**Document extract:**

You are awesome!  Thanks for posting the pictures (sweet Festool graph paper by the way!).

I will study this and let you know if I have questions.  This is exactly what I needed!  (i just got my CMT lock miter bit and am rearing to go).
 
No problem!! The locking 45 is awesome. Good luck setting it up! Make sure u run a lot of test pieces through it just to make sure it spot on.

Sean
 
Nice job Sean...and I like the idea of slipping the new posts over the old ones.
Tim
 
Sean,

Based on your design, I drew up a post in Sketchup scaled for my project.  I'm pretty excited as the proportions looked perfect.

Do you think your post would be strong enough to support a granite overhang as opposed to being a newel post?  My first project is constructing a couple of posts for my kitchen island, (the two posts will support around a 21" overhang +/-).  Previously, I had considered building a post out of 3/4" plywood (around 3 3/4" wide) and trimming it with 1/2" thick poplar to create a similar effect (it would end up being 5 1/4" wide).  I strongly prefer your design as the lock miters look seamless. 

Just curious if you thought it would support granite vs. being used as a newel post.
 
Grasshopper said:
Sean,

Based on your design, I drew up a post in Sketchup scaled for my project.  I'm pretty excited as the proportions looked perfect.

Do you think your post would be strong enough to support a granite overhang as opposed to being a newel post?  My first project is constructing a couple of posts for my kitchen island, (the two posts will support around a 21" overhang +/-).  Previously, I had considered building a post out of 3/4" plywood (around 3 3/4" wide) and trimming it with 1/2" thick poplar to create a similar effect (it would end up being 5 1/4" wide).  I strongly prefer your design as the lock miters look seamless. 

Just curious if you thought it would support granite vs. being used as a newel post.

Yes I think u would be fine. If u are worried about it u could add a solid post (4x4) inside of it. But I think only holding up 21" u should be fine.
Sean
 
Grasshopper said:
Thanks again.  Now to get my lock miter bit setup :)

Paul Marcel did a nice video on using the Valfor Tools GrooveCenter and 2-Axis Depth Gauge to set up a lock miter bit.



Tim
 
Thanks for sharing that.  I spent over an hour last night and killed a lot of scrap in the process without much success.  I will check out the Paul Marcel method for sure!

Tim Raleigh said:
Grasshopper said:
Thanks again.  Now to get my lock miter bit setup :)

Paul Marcel did a nice video on using the Valfor Tools GrooveCenter and 2-Axis Depth Gauge to set up a lock miter bit.

**Supplied entries:**
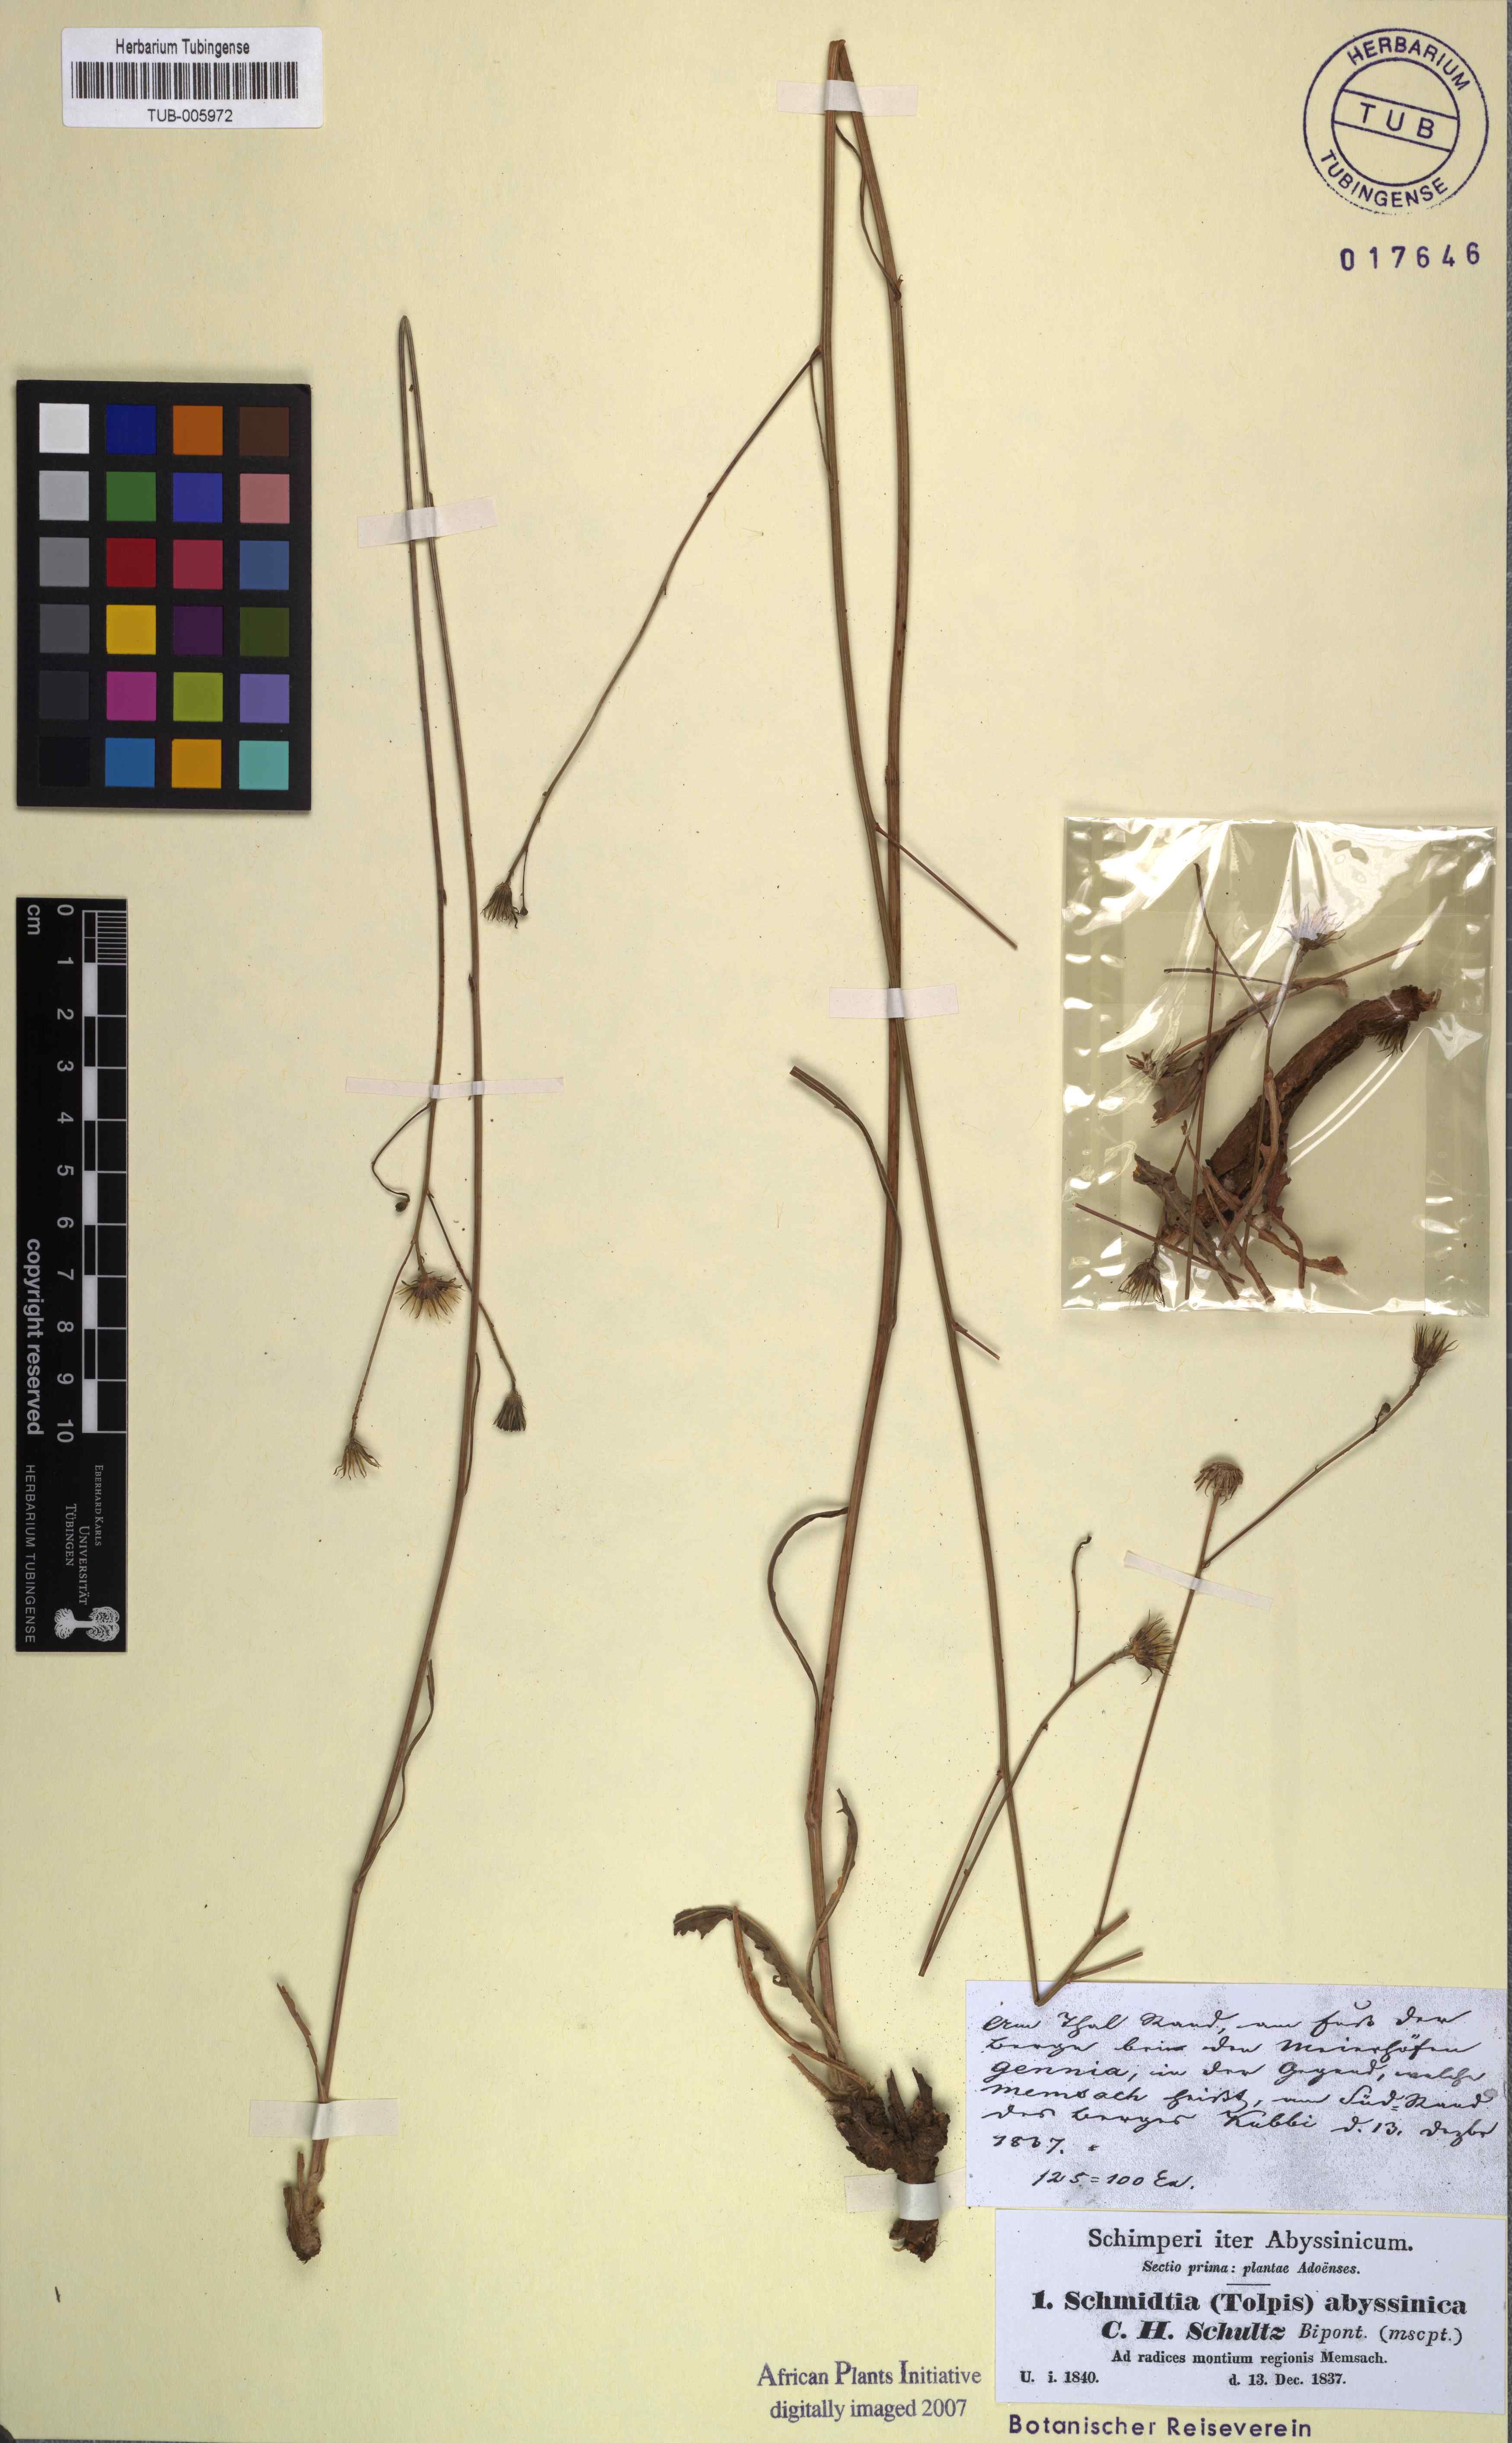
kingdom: Plantae
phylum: Tracheophyta
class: Magnoliopsida
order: Asterales
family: Asteraceae
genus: Tolpis
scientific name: Tolpis virgata
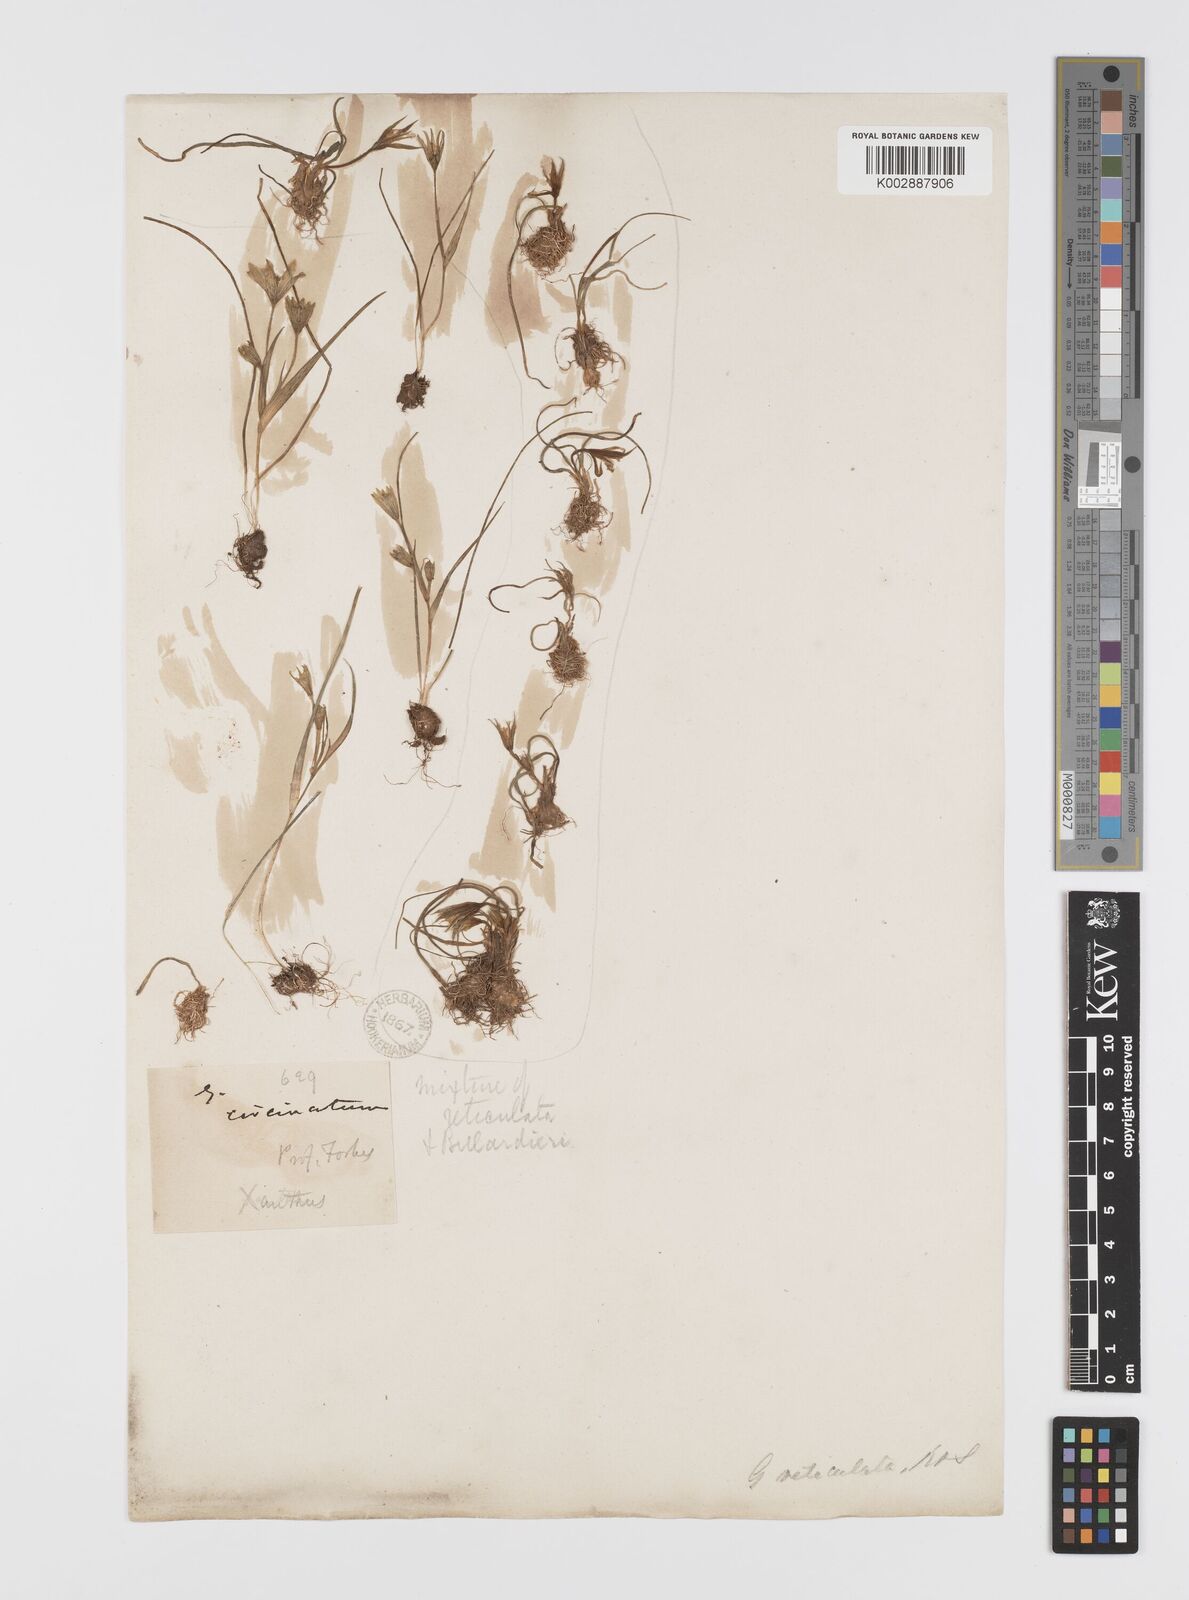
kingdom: Plantae
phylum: Tracheophyta
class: Liliopsida
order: Liliales
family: Liliaceae
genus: Gagea
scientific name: Gagea peduncularis
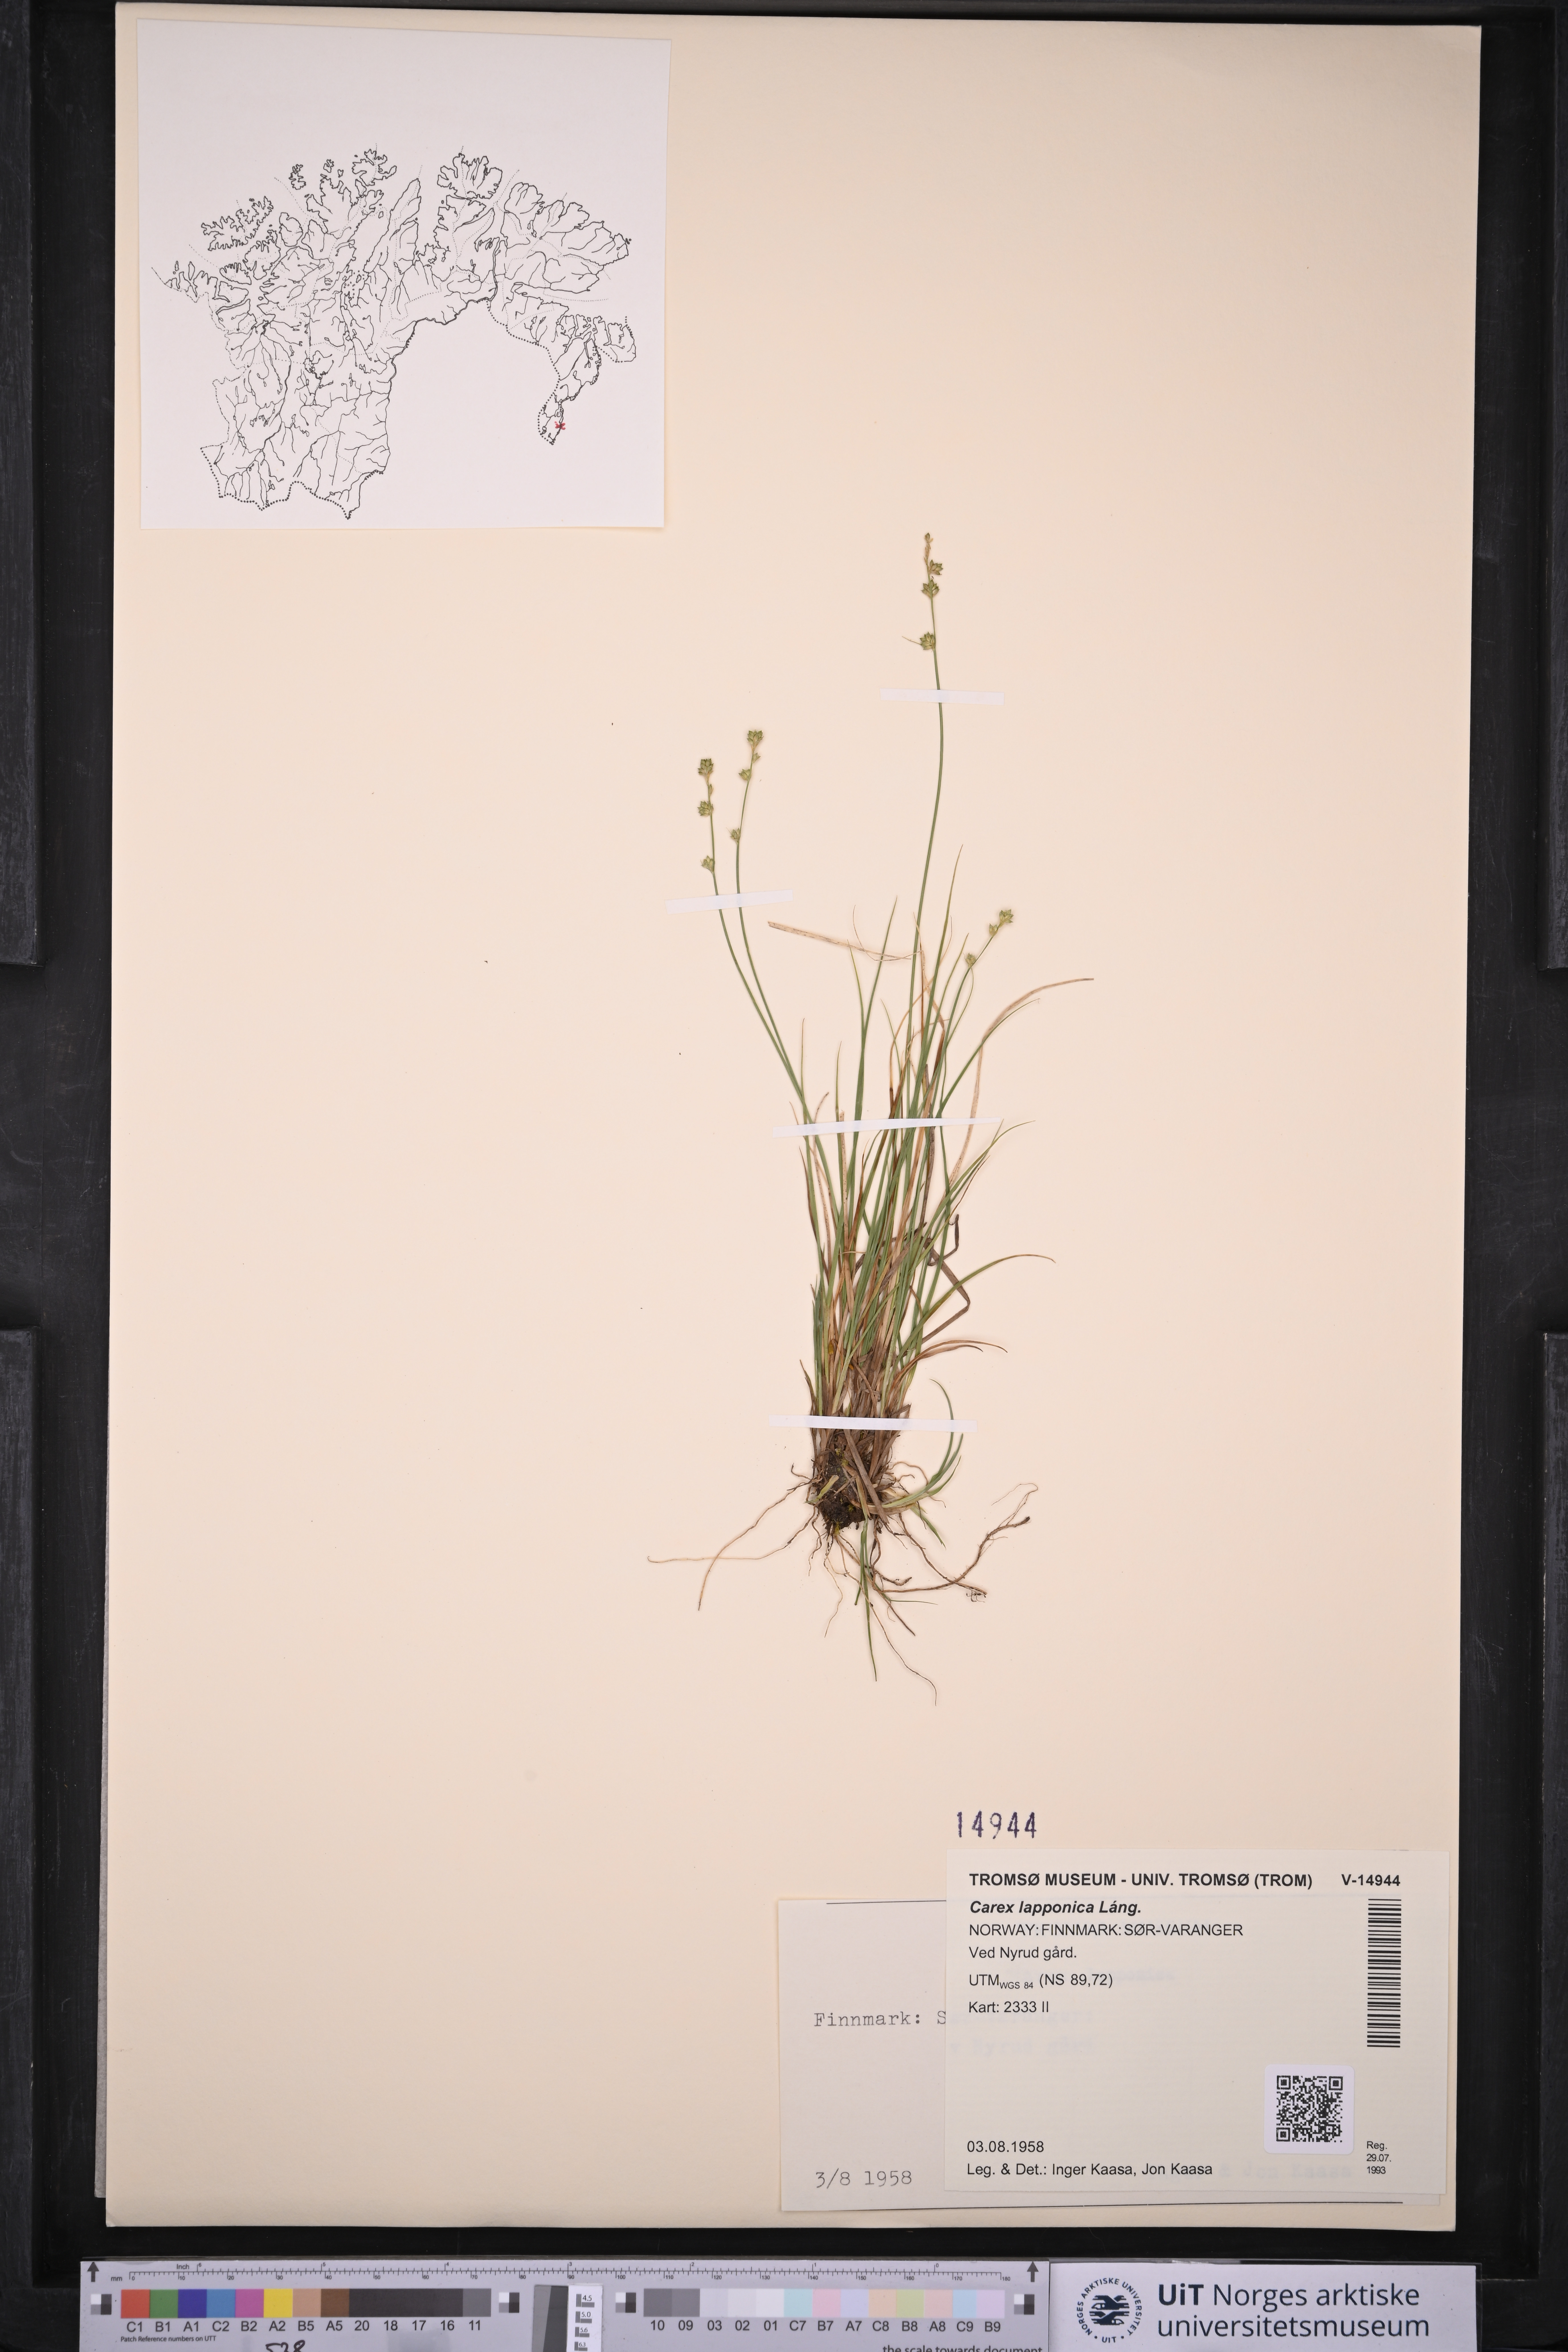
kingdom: Plantae
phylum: Tracheophyta
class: Liliopsida
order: Poales
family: Cyperaceae
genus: Carex
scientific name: Carex lapponica
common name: Lapland sedge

**Your tasks:**
1. In the lock miter thread, roughly how large an overhang will the two kitchen island posts support?
2. Please copy everything in the lock miter thread from "Yes I think" down to "method for sure!", changing "scrap" to "offcuts".
The listing has no connection to the lock miter thread.

**Responses by task:**
1. Around 21 inches.

2.
Yes I think u would be fine. If u are worried about it u could add a solid post (4x4) inside of it. But I think only holding up 21" u should be fine.
Sean
 
Grasshopper said:
Thanks again.  Now to get my lock miter bit setup :)

Paul Marcel did a nice video on using the Valfor Tools GrooveCenter and 2-Axis Depth Gauge to set up a lock miter bit.



Tim
 
Thanks for sharing that.  I spent over an hour last night and killed a lot of offcuts in the process without much success.  I will check out the Paul Marcel method for sure!